▸ BRIEF: Reproduce the following data exactly, minus any images.

▸ INFORMATION SHOWN:
- - -
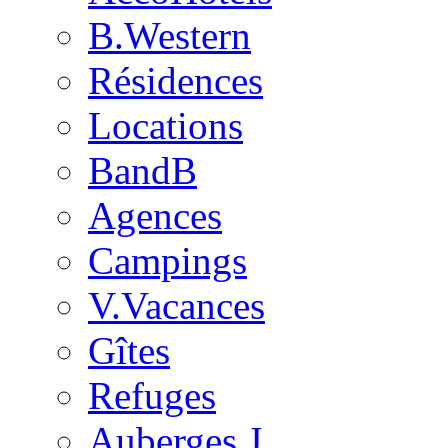
B.Western
Résidences
Locations
BandB
Agences
Campings
V.Vacances
Gîtes
Refuges
Auberges J.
- - -
▸ REPLY:
B.Western
Résidences
Locations
BandB
Agences
Campings
V.Vacances
Gîtes
Refuges
Auberges J.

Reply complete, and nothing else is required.